Well just like most others on here you are trying to say that nature sex is like something we go to school for. Why do you all keep saying that???

Sex is not a skill.


----------



## MattMatt (May 19, 2012)

The philogynist said:


> I'm confident that I could bet you 1000 dollars that she really don't.


Dude, all of us have one thing in common with you. Well, some of us two things.

1) We were all virgins, like you are.

2) Some of us thought we knew it all about how sex was and what it would be like.

And you know something? We were all, pretty much, clueless, one way or another.

But we all learn. Or end up frustrated and angry (with ourselves) if we don't.

And I don't take bets in Dollars. 😁


----------



## The philogynist (Jul 7, 2020)

MattMatt said:


> @The philogynist How old are you? I'm guessing that you are quite young?
> 
> Also, you say that you have based your decision to remain a virgin on, at least in part, your religious teaching and faith?
> 
> ...


Note: let's just stop talking about religion anymore ok.

I feel that most people on here are just trolling me because they can't handle my way view of sexuality. So I'm not giving any other things about me besides I'm a virgin. 


I was born in the u.s. and speak full english as my only language.


I am planning on talking to a sex therapist.


----------



## The philogynist (Jul 7, 2020)

MattMatt said:


> Dude, all of us have one thing in common with you. Well, some of us two things.
> 
> 1) We were all virgins, like you are.
> 
> ...


Ok, well let me ask you. What did you thought about sex before you got married and actually had sex?


----------



## Blondilocks (Jul 4, 2013)

The philogynist said:


> Yeah, I don't know that, but I confident about that.
> 
> 
> Well just like most others on here you are trying to say that nature sex is like something we go to school for. Why do you all keep saying that???
> ...


Oh, dear. Allow me to disabuse you of one notion - sex is not insert slot A into slot B. Neither is it a bull mounting a cow.

How old are you, again?


----------



## MattMatt (May 19, 2012)

The philogynist said:


> Ok, well let me ask you.
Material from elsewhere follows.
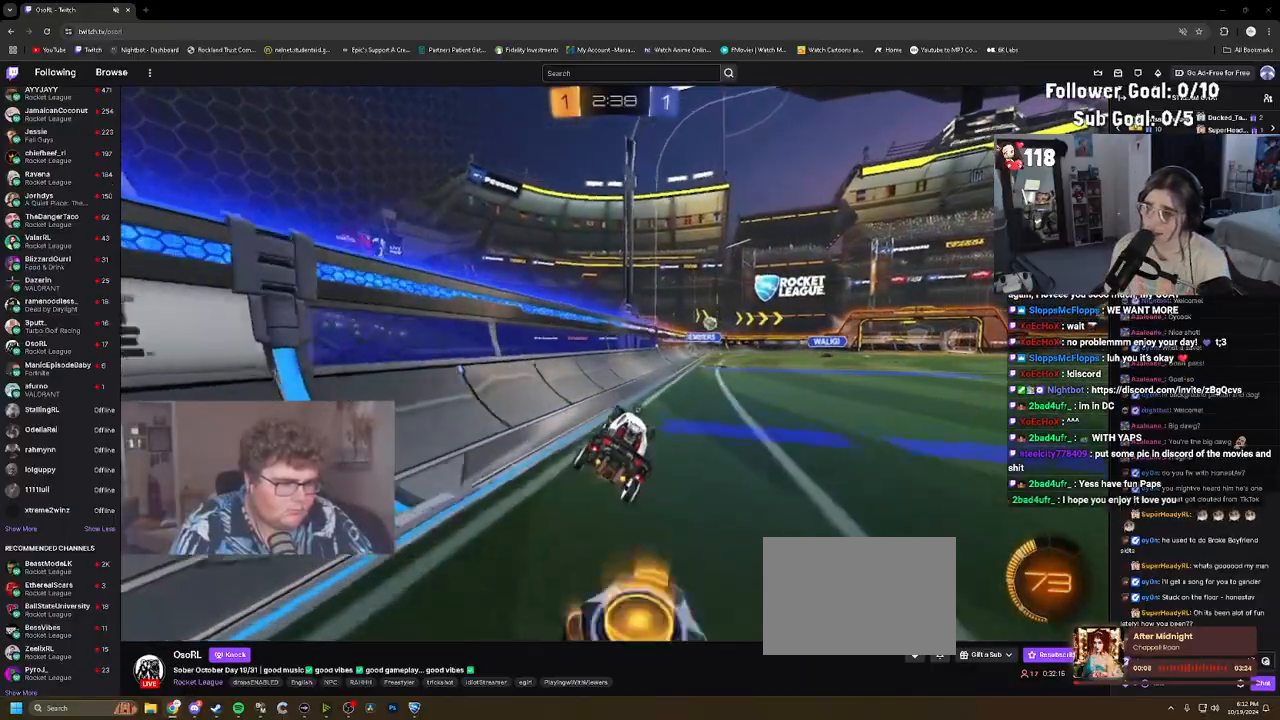
{"buttons": ["R2"], "left_stick": "center", "events": [[17, "left_stick", "left"], [167, "R1", "down"], [167, "left_stick", "center"], [233, "left_stick", "left"], [283, "R1", "up"], [300, "left_stick", "center"], [350, "left_stick", "right"], [450, "left_stick", "center"]]}
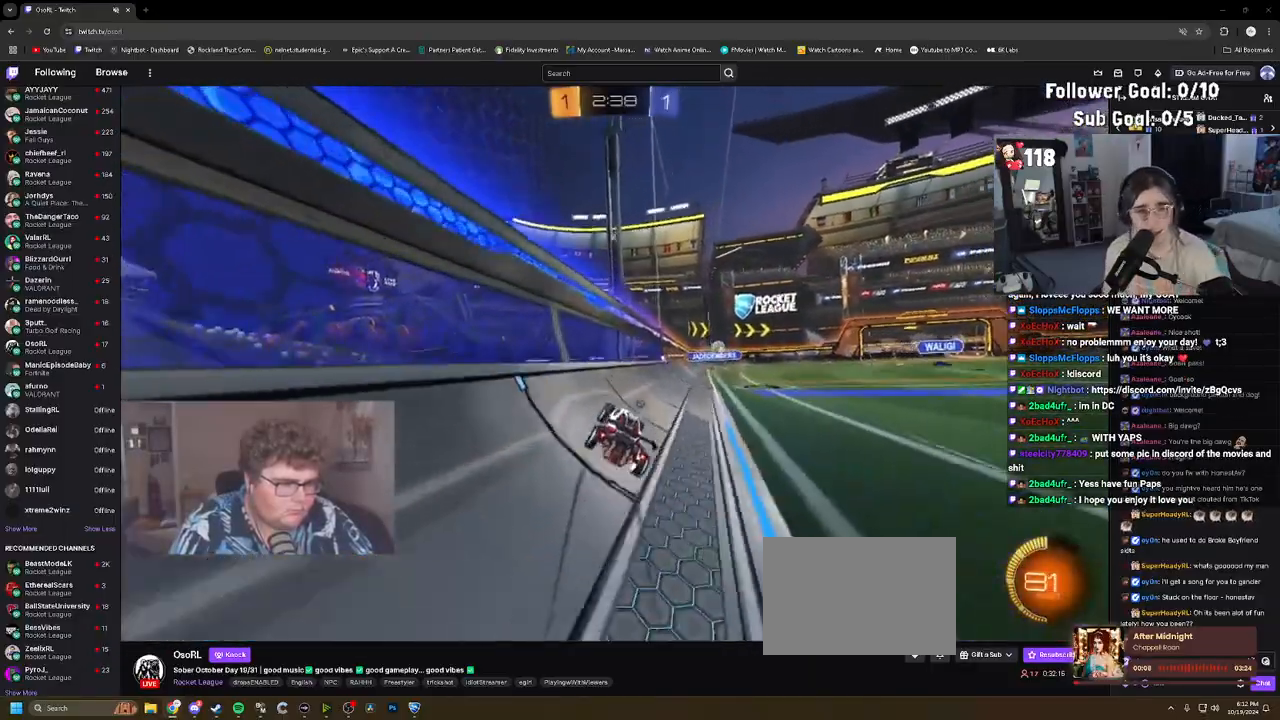
{"buttons": ["L1"], "left_stick": "up", "events": [[67, "R2", "up"], [67, "left_stick", "up-left"], [83, "L1", "down"], [250, "left_stick", "up"], [350, "CROSS", "down"], [383, "CROSS", "up"], [483, "CROSS", "down"], [500, "CROSS", "up"]]}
What did you thought about sex before you got married and actually had sex?


Well, I had a religious background and was saving myself for marriage. And I had the thought that sex was mainly for making babies.

Then when I was visiting a distant town for work ( was 18 or 19, I think?) I saw a porn shop, went in and after several minutes of inner turmoil, actually bought some porn and was shocked to see that men AND women were both enjoying having sex! Obviously I was aware that it was only simulated sex (even the hardcore sex, if you see what I mean) and not 'real' but it helped me step out of the religious straitjacket that I'd been wearing and I eventually found my first girl friend and actually started having sex and enjoyed it very much. 

Which brought me to my marriage which is now in its 30th year.


----------



## The philogynist (Jul 7, 2020)

Blondilocks said:


> Oh, dear. Allow me to disabuse you of one notion - sex is not insert slot A into slot B. Neither is it a bull mounting a cow.
> 
> How old are you, again?


No, it is penis in vagina in combination with a lot of creativity.


----------



## MattMatt (May 19, 2012)

The philogynist said:


> No, it is penis in vagina in combination with a lot of creativity.


Not for everyone. Don't forget that not everyone is heterosexual. Different strokes for different folks and all that. (No pun interned.)


----------



## Blondilocks (Jul 4, 2013)

I adore neophytes - so much fun to watch.


----------



## MattMatt (May 19, 2012)

Blondilocks said:


> I adore neophytes - so much fun to watch.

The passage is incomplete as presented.